— Assigned task —
Would you repeat each line below exactly, without the pictures?

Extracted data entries
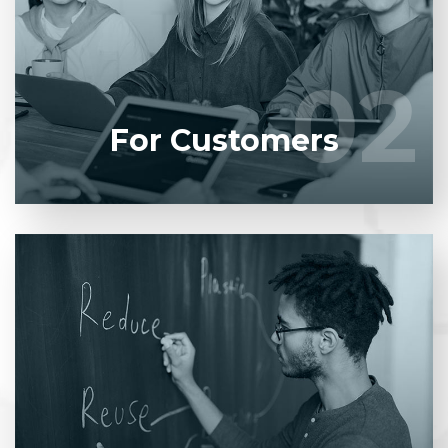
product to our experienced BAs, UI/UX designers,
developers.
02
02
LEARN MORE
For Customers
Entrust full-cycle implementation of your software
product to our experienced BAs, UI/UX designers,
developers.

— Answer area —
product to our experienced BAs, UI/UX designers,
developers.
02
02
LEARN MORE
For Customers
Entrust full-cycle implementation of your software
product to our experienced BAs, UI/UX designers,
developers.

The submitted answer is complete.